By December 31, 2003, increase by 10% the number of facilities participating in the Community Work Squad Program over the current level of 80 of the department's facilities.

(Work, Training and Restitution Program)

Projection Table
1998
82
(2.5%)
1999
83
(3.75%)
2000
84
(5%)
2001
86
(7.5%)
2002
87
(8.5%)
2003
88
(10%)

Strategy:

Coordinate and provide inmate labor for public work projects. Lead Org. Units: Security and Institutional Management; Other Org. Units: Community Corrections, Regions; Institutions

Objective 2-5.3:

By the year 2000, increase by 300% the number of contracts with the private sector to provide prison based industry programs from a baseline of two (2) programs.

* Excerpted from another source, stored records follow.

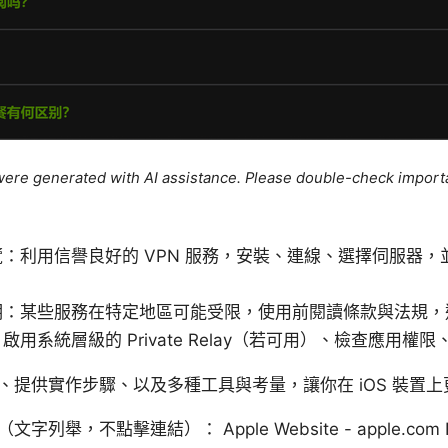
e were generated with AI assistance. Please double-check import
：利用信譽良好的 VPN 服務，安裝、連線、選擇伺服器，
明：某些服務在特定地區可能受限，使用前閱讀條款與法規，
用系統層級的 Private Relay（若可用）、檢查應用權
、提供實作步驟、以及多種工具與考量，讓你在 iOS 裝置
舉，不點擊連結）： Apple Website - apple.com N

(Work, Training and Restitution Program)

Projection Table
1998
4
(100%)
1999
6
(200%)
2000
8
(300%)

Strategies:

  1. Generate products and services that enable inmates to make contributions to society, help offset the cost of incarceration, compensate crime victims, provide inmate family support, and provide for personal savings upon release. Lead Org. Unit: Administration Services.
  2. Recruit private businesses to participate in the Prison Industry Enhancement Program (PIE). Lead Org. Unit: Administration Services
  3. Develop new opportunities and programs to reduce inmate idleness, increase inmate job skills, and improve the prospects for successful inmate transition to the community upon release. Lead Org. Unit: Security and Institutional Management; Other Org. Unit Services; Education and Job Training; Community Corrections; Regions; Institutions.